Ilustração de menino brincando em um balanço. Ele está descalço e vestindo camisa de manga longa e short.
Adams Carvalho/Folhapress

Eis aí, meus amigos, a ameaça mais grave que esta microscópica mamona assassina apresenta à civilização: sete bilhões e setecentos milhões de pessoas durante semanas, vinte e quatro horas por dia, nas redes sociais. Reflitam: se ao usarmos Face, Twitter, Whats-App e Instagram só nos intervalos do trabalho, da criação dos filhos, dos estudos, das tarefas domésticas e demais ocupações cotidianas já conseguimos produzir excrescências como Trump, a mamadeira de piroca, o Brexit, o terraplanismo, o “kit gay”, Bolsonaro, Golden Shower, youtubers mirins, “nazismo é de esquerda”, ombudsman de fantasia de carnaval, “Marielle é traficante”, o veio da Havan, o movimento antivacina, o gemidão do WhatsApp, só para citar uma parcela ínfima dos patógenos surgidos na Rede Mundial de Computadores, o que acontecerá quando nos dedicarmos full-time a chafurdar em nossas teletelas?

Nos anos 1960 e 1970 os americanos tinham pânico de que os russos jogassem toneladas de LSD nos reservatórios de água das cidades. Pois eu acho que Nova York inteira abraçando árvore no Central Park e acariciando as auras uns dos outros ao som de Frank Zappa é uma imagem bem sóbria diante do que será criado nesta quarentena on-line global. Nenhum áudio do Jatene, nenhum protocolo da OMS, nenhum “amigo do primo da minha cunhada que é médica lá no HC e disse que...” poderá prever o que virá daí.

A única esperança para que não saiamos, lá por maio, acreditando que os ruivos são ETs infiltrados entre nós, que a África é uma invenção das ONGs para roubar dinheiro, que cebola com geleia real cura câncer e que o núcleo da Terra é feito de creme de castanha de caju (a teoria do “Sonho-de-valsismo”) é todos os governos, junto com as Big Techs, cancelarem a internet durante a quarentena.

Nos primeiros dias vai ser difícil aguentar os sintomas da abstinência. Os mais ansiosos podem até imprimir e mascar algumas fake news, ou copiar uns tuítes nuns Emplastos Salonpas e colar na barriga. Depois de uma semana, porém, as pessoas irão se acostumando e aí, quem sabe, comecem a recuperar hábitos do século passado, há muito esquecidos.

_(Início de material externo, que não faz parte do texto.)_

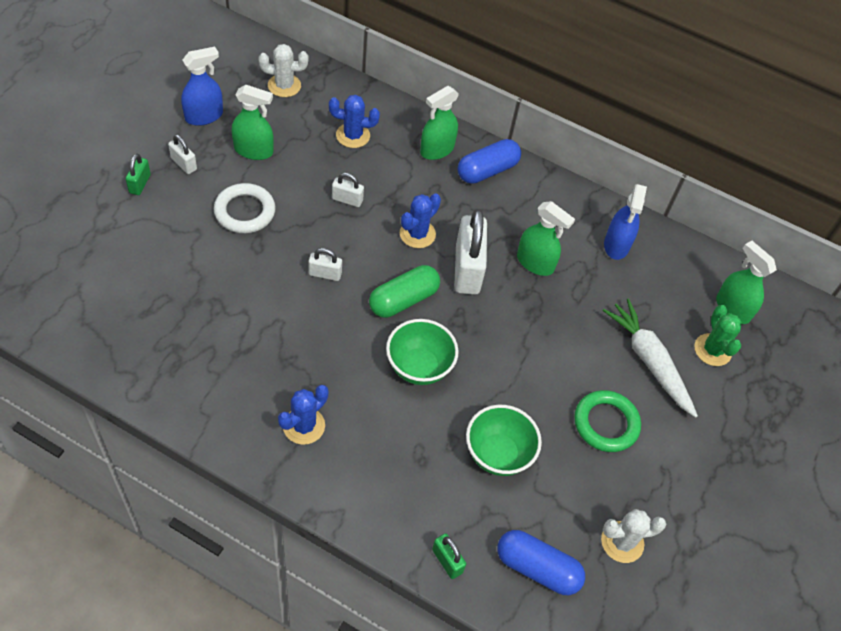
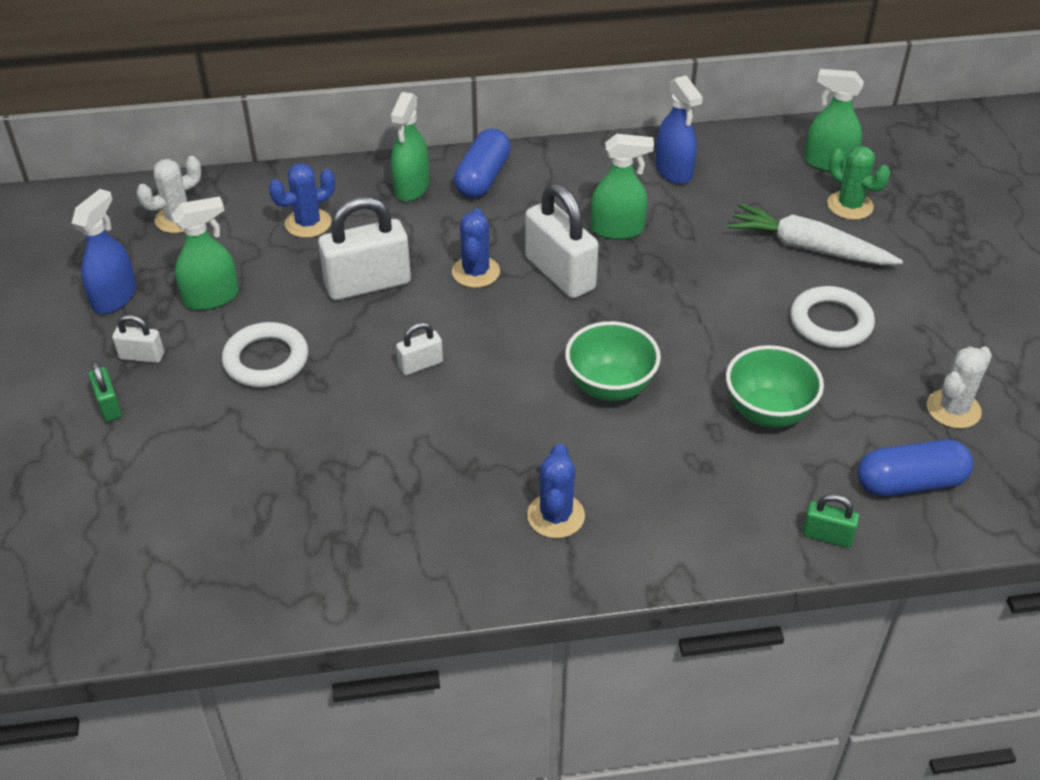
camera: 30 degrees left, 10 degrees down
(347, 200) = (368, 284): white padlock -> white padlock, size x2.03
(403, 300) = (527, 338): green capsule -> none
(606, 423) = (830, 322): green ring -> white ring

Por exemplo: conversar umas com as outras. Ler livros. Informar-se através de jornais e demais fontes confiáveis. Jogar War. Brigar por causa de tratados descumpridos no War. Fazer as pazes. Jogar Stop. Brigar por causa do “pequi” na “fruta com P” –uns afirmando que pequi é fruta, outros afirmando que é legume. Fazer as pazes. Lembrar como era bom brigar por essas razões e fazer as pazes, cara a cara. Talvez, então, acordemos desse pesadelo zumbi.

Caso, contudo, fiquemos trancafiados e divulgando fake news, só restará um remédio: acionarmos um “circuit breaker” global. Pôr todo mundo pra dormir e só nos acordar quando tivermos descansado o suficiente para concordar que a Terra é redonda, vacina não “dá” autismo e quem trama contra as instituições democráticas não é um “mito”, “zueiro”, “espontâneo”, é um criminoso que deve ser imediatamente afastado do poder.